食肉衛生検査センターだより
題名 :兵庫県下におけるクリプトスポリジウムの汚染実態調査
一食鳥処理場搬入鶏のオ―シスト保有状況一
筆者 :兵庫県食肉衛生検査センター 但馬食肉衛生検査所
源田 健
 

 クリプトスポリジウムは、哺乳類、鳥類、は虫類、および魚類など広い宿主域を有する人畜共通の小型原虫である。獣医畜産領域においては、クリプトスポリジウム感染による子牛の下痢症や鶏の呼吸器疾患の他、豚、山羊、馬における感染も知られている。人においては下痢を主徴とし、近年、水道水、プール水を介した集団感染例が米国を中心として次々と報告されており、わが国においても1996年に埼玉県越生町で公共水道を原因とした大規模な集団感染事例が発生している。

 牛、豚のオ-シスト排泄状況にっいては、1997年に農林水産省による全国調査がなされ、さらに兵庫県産のと畜場搬入牛については食肉衛生検査センターで平成9年度に調査し、その概要は既報のとおりである。一方、鶏を対象とした疫学調査は乏しい。そこで、兵庫県内産鶏における本原虫のオーシスト保有状況を調査するとともに寄生部位の特定を試みた。

材料および方法

調査対象:

 1998年5月から1999年1月の9ケ月間に兵庫県下の食鳥処理場4施設で処理された77農場418羽の県内産鶏を対象として調査した。

検体の採取:

 調査に用いたふん便は、盲腸および結直腸から採取した。この際、寄生部位を特定するため気管、十二指腸、盲腸、直腸、およびファブリキウス嚢を採取した。

オーシストの検出:

 ふん便からのオーシストの回収は、ショ糖を用いた遠心沈殿浮遊法により実施し、位相差顕微鏡により4O0倍で観察した。

寄生部位の特定:

 10%ホルマリン液で固定した各臓器をパラフィン包埋し、薄切標本を作製した。標本は、ヘマトキシリン・エオジン染色を施し鏡検した。

成 績


オーシストの特徴:

 今回の調査により検出されたオ一シストは約7.5×5.0μmの楕円形で、位相差顕微鏡観察により白色に輝き、他の爽雑物との鑑別は容易だった。これらのオーシストは直接蛍光抗体法(CRYPTO-CEL IF TEST:CELLABS PTYLTD)で陽性を示し、さらにDAPI(4',6‐diamino-2-phenylindole)染色および微分干渉観察で4つのスポロゾイトの核が確認されたことからクリプトスポリジウムと同定した。

オーシスト保有状況:
 調査した鶏計418羽のうち37羽からクリプトスポリジウムのオーシストが検出され、陽性率は8.9%であった。

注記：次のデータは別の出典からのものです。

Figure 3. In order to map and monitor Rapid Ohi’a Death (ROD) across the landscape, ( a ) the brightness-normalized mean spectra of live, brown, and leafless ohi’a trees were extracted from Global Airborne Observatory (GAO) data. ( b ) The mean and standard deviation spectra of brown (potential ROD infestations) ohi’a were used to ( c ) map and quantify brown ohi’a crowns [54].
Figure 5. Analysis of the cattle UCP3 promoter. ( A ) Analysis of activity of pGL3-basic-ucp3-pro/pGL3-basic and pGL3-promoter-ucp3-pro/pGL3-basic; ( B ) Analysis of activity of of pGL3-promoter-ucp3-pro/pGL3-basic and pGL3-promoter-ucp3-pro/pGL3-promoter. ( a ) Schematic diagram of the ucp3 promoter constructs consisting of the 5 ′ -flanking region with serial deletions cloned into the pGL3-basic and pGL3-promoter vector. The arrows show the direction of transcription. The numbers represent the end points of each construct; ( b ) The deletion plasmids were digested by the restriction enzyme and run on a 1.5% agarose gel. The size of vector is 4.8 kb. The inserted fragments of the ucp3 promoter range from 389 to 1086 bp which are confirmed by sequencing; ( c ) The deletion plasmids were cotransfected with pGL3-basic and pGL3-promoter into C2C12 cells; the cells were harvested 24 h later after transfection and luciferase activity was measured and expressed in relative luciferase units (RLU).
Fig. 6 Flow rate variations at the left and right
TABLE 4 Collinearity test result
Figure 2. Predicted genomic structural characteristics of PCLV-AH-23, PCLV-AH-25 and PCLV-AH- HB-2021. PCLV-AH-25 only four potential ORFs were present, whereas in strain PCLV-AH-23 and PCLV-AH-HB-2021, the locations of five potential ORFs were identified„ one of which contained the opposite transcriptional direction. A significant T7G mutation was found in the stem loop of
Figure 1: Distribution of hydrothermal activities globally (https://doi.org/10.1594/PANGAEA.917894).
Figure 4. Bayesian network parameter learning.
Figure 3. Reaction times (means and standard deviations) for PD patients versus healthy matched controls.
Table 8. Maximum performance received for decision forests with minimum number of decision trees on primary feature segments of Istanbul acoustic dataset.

 表1に産地別調査結果を示した。東播磨地域、但馬地域において陽性例が認められ、陽性率はそれぞれ16.2%、3.8%であった。


 日齢別の調査結果は表2のとおりで、49日以下では検出されなかったが、50〜79日で4.1%、80日以上で14.8%の陽性率であった。

 農場別にみると、調査した77農場の内、陽性例の認められた農場は14農場(18.2%)で、それらは表3のとおり10〜100%(平均38.1%)と高い陽性率を示した。

寄生部位の特定:

 ふん便からオーシストが検出された37検体のうちファブリキウス嚢を採取できた33検体中18検体(54.5%)において、ファブリキウス嚢の粘膜上皮表層にクリプトスポリジゥムの寄生を認めた。気管および消化管は粘膜の損傷が著しく、クリプトスポリジウムの有無について確認することはできなかった。

考 察

 わが国の鶏におけるクリプトスポリジウム寄生例は、板倉らが鳥取・岡山・鹿児島県で、西川らが佐賀・熊本・福岡県で下痢などの症状を呈した病鶏および死亡鶏から報告している。今回の調査により、兵庫県下の鶏に関してもクリプトスポリジウムの感染が明らかと なった。

 鶏におけるクリプトスポリジウムオ-シストの保有率は22.4%であったとの報告もあり、それと比較すると本調査の結果は、必ずしも高い値ではないが、農場別にみると、陽性例の認められた農場は、高い陽性率を示しており、同一鶏群においては、濃厚に感染していることが示唆された。


 今回の調査結果では、日齢の増加とともに陽性率の上昇が認められたが、クリプトスポリジウムに対する感受性は鶏種により異なるとする報告もある。本調査では、鶏種が同一ではないため、日齢と陽性率との関係を明らかにすることはできなかった。  

 鶏など鳥類に感染するクリプトスポリジウムとしては、Cryptosporidium baileyi(本来の宿主:鶏、主たる寄生部位:気道、結腸、総排泄腔、ファブリキウス嚢、オーシストの大きさ:約6.6×5.0μm)とC.meleagridis(本来の宿主:七面鳥、主たる寄生部位:回腸、オ-シストの大きさ:約5.2×4.6μm)が知られている。今回の調査で検出されたオーシストは、約7.5×5.0μmの楕円形で、陽性検体の半数以上にファブリキウス嚢への寄生が認められたことからC. baileyiが強く疑われた。

 鳥類由来のクリプトスポリジウムは、哺乳動物には感染せず、人への病原性はないとする報告が多いが、哺乳動物を宿主とするC.parvumのオーシストを鶏の気管内に接種すると、感染が認められるという報告や、人が鶏の飼育中に罹患した症例、またエイズ患者の死亡例でC. baileyi の感染が疑われる症例も報告されていることから、今回の調査で鶏から検出されたオーシストが、人への感染源になることを完全に否定することはできない。

 クリプトスポリジウムのオーシストは、生産農場で一般的に用いられる薬剤には強い抵抗性を示し、通常の使用濃度ではどれも効果がないといわれている。したがって、クリプトスポリジウム感染症に対する効果的な治療法、予防法および汚染防止対策についての研究が待たれるところであるが、現状においては、通常の鶏舎の洗浄・消毒、鶏ふんの適正処理等の徹底により感染の危険性を軽減することが必要である。さらに、人への危害を正しく評価し、関係部局が連携して総合的な安全対策を講じることが公衆衛生上重要である。